**Your instructions**
Copy the text lines of each of the records below, keeping every character as it appears, and leave out the pictures.
Given records Block Start
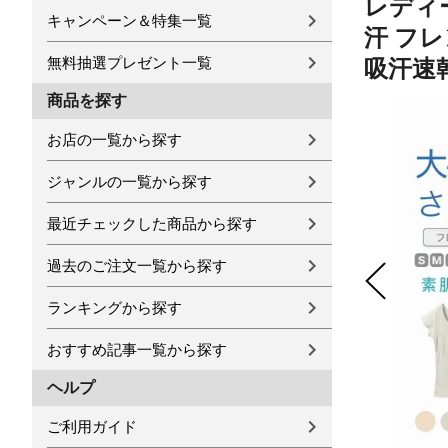
レディー
キャンペーン＆特集一覧
汗 フレ
無料抽選プレゼント一覧
吸汗速乾
商品を探す
お店の一覧から探す
ジャンルの一覧から探す
最近チェックした商品から探す
過去のご注文一覧から探す
ランキングから探す
おすすめ記事一覧から探す
ヘルプ
ご利用ガイド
Given records Block End
**Answer box**
レディー
キャンペーン＆特集一覧
汗 フレ
無料抽選プレゼント一覧
吸汗速乾
商品を探す
お店の一覧から探す
ジャンルの一覧から探す
最近チェックした商品から探す
過去のご注文一覧から探す
ランキングから探す
おすすめ記事一覧から探す
ヘルプ
ご利用ガイド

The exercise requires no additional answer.